Arbeitsministerin Korinna Schumann hat den Entwurf zur Umsetzung der EU-Lohntransparenzrichtlinie trotz weiterhin offener Streitpunkte zwischen den Sozialpartnern in die politische Koordinierung eingebracht – Krone+ berichtete zuerst. Nicht nur der Wirtschaftsbund fühlt sich überrumpelt.
Die Kritik – auch seitens der Koalitionspartner NEOS und ÖVP sowie den Grünen – richtet sich vor allem gegen den Alleingang der Ministerin, zusätzliche Bürokratie und Belastungen und mögliche Eingriffe in das bestehende Kollektivvertragssystem.
„Gefährdet Sozialpartnerschaft“
Die Sozialpartner hatten ihren Unmut bereits kundgetan, nun stößt der Wirtschaftsbund ins selbe Horn. Schumann handle mit ihrem Vorgehen im Alleingang und zeige damit „wenig Vertrauen in die Verhandlungsfähigkeit ihrer eigenen Verhandler“, so Generalsekretärin Tanja Graf.
Sie nehme „das Scheitern einer gemeinsamen Lösung bewusst in Kauf“ und „gefährde genau jene Sozialpartnerschaft, die Österreich über Jahrzehnte erfolgreich gemacht hat“, nur, um eine „ideologiegetriebene Position“ durchsetzen zu können.

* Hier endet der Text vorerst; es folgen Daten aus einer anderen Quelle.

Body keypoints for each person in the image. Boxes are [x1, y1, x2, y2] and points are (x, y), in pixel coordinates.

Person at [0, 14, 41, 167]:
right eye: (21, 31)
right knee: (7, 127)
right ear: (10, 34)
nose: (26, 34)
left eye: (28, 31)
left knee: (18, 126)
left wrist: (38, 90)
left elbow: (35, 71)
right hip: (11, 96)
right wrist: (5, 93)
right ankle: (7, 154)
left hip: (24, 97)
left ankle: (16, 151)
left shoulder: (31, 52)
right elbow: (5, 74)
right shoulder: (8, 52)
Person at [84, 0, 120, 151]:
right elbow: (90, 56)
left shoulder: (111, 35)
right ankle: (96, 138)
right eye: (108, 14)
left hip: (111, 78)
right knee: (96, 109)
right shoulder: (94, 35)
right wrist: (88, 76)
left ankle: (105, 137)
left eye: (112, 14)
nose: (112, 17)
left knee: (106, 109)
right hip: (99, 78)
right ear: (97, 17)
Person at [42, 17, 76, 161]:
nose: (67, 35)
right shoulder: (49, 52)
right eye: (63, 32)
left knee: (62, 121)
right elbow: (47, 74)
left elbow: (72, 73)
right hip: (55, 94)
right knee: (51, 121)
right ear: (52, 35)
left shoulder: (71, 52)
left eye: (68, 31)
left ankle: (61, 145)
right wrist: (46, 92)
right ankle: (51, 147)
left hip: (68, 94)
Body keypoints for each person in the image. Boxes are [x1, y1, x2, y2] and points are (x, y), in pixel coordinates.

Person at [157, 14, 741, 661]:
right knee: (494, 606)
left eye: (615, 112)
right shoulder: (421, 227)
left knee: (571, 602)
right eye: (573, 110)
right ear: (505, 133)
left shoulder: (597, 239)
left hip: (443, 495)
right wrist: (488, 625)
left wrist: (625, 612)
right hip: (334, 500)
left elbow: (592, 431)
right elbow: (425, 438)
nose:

„Müssen nicht Musterschüler spielen“
Zudem seien zusätzliche Vorgaben unnötig, weil Österreich mit seinem flächendeckenden Kollektivvertragssystem bereits über einen hohen Schutzstandard verfüge. Die EU-Richtlinie lasse Spielraum für nationale Lösungen, weswegen Österreich nicht „einmal mehr der Musterschüler spielen“ müsse.
Zuspruch von AK und ÖGB
Zuspruch kam hingegen von der Arbeiterkammer und dem ÖGB. AK-Präsidentin Renate Anderl freute sich, „dass in Sachen Lohntransparenz nun endlich etwas weitergeht“. Auch Frauenministerin Eva-Maria Holzleitner (SPÖ) unterstützt den Schritt: „Das ist eine gute Nachricht für unzählige Frauen in diesem Land“.
Schumann selbst weist die Kritik von ÖVP, NEOS und Wirtschaftskammer zurück und betont, dass Österreich die EU-Richtlinie umsetzen müsse, um ein Vertragsverletzungsverfahren und mögliche Strafzahlungen zu vermeiden.
Kein „Husch-Pfusch-Gesetz“
Kritikern, die das Gesetz etwa als als „Husch-Pfusch-Gesetz“ bezeichnet hatten, richtet sie aus: „Nach zweieinhalb Jahren Verhandlungen kann man wirklich nicht von einem Husch-Pfusch-Gesetz sprechen. Es handelt sich um eine EU-Richtlinie, die umgesetzt werden muss.“
„Forderung vieler Frauen und Männer“
Käme Österreich „dieser Verpflichtung nicht nach, droht ein Vertragsverletzungsverfahren mit möglichen Strafzahlungen – und für diese Millionenstrafen habe ich in meinem Ressort sicher kein Geld“, sagt sie. Immerhin gehe es „um eine Forderung vieler Frauen und auch vieler Männer, die mehr Gerechtigkeit wollen“.